“Climate skeptic” Naomi Seibt, 19, is expected to speak at the Conservative Political Action Conference (CPAC) this week, with the German teenager often compared to Swedish activist Greta Thunberg.

Yet unlike Thunberg, Seibt is not calling for world governments to do more to combat climate change. Instead, Seibt has spoken out against “climate change alarmism,” calling it a “despicably anti-human ideology.”

Seibt is employed by the Chicago-based Heartland Institute think tank, an organization that has ties with the Trump administration. In addition to pushing climate change denial, the group lobbied against tobacco regulation in the 1990s and has downplayed the significant health risks of smoking.

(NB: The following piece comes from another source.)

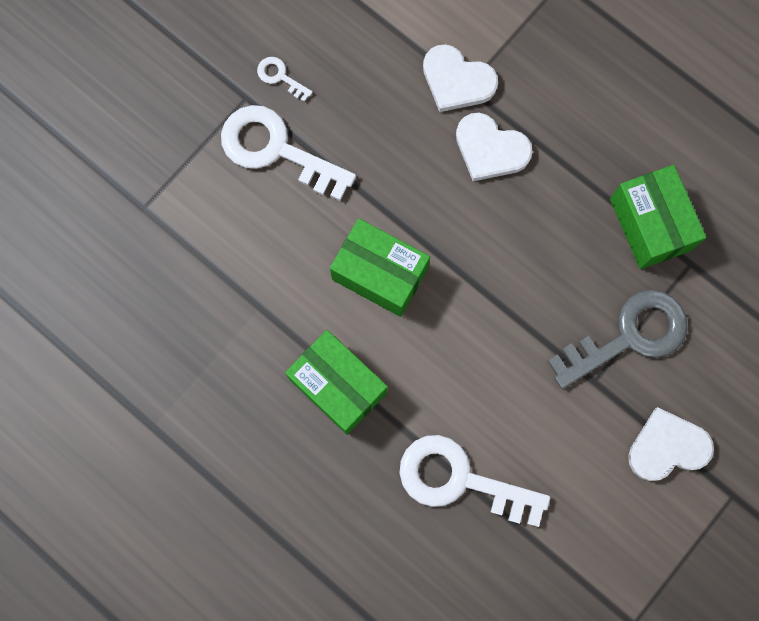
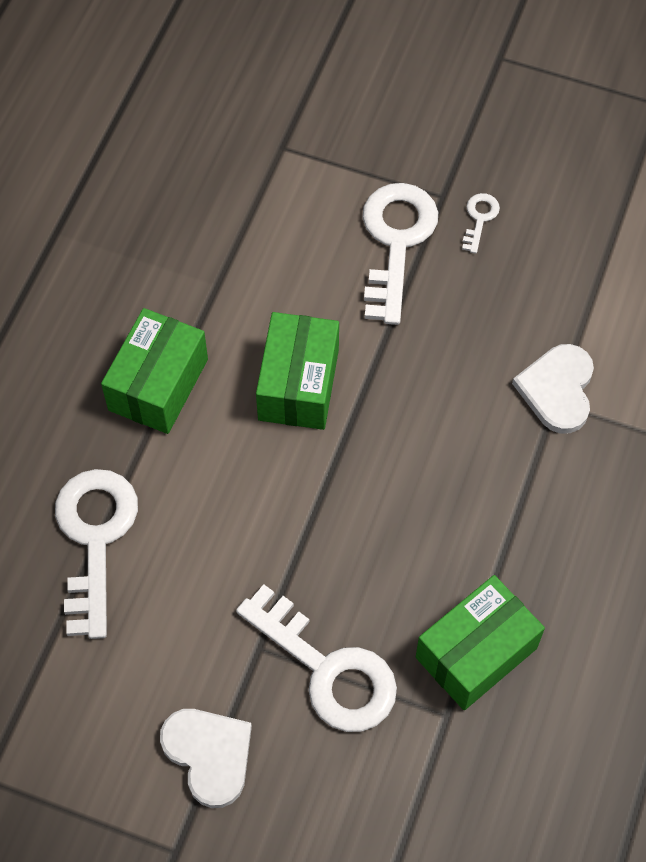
camera: 70 degrees right, 15 degrees down
white heart [456,113,533,181] -> none
grey key [548,290,688,389] -> white key [236,584,397,732]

“I have good news for you. The world is not ending because of climate change,” Seibt says in a Heartland Institute video. "People are being force-fed a very dystopian agenda of climate alarmism that tells us that we as humans are destroying the planet and that we, the young people especially, have no future."

Seibt is from the western German city of Munster. Her mother, a lawyer, has represented politicians from the far-right Alternative for Germany (AfD) party in court. Seibt has denied any connections with the AfD.

Seibt’s rise comes as Thunberg’s climate justice movement has attracted media attention and praise from international organizations. Thunberg, 17, has called for students around the world to skip school in order to demonstrate for action on climate change, with the strikes dubbed “Fridays for Future.” Thunberg attended the U.N. Climate Action Summit in September and has been named Time’s Person of the Year for 2019.

There is a strong international consensus among scientists that climate change is a real phenomenon, and that it is caused by human activities.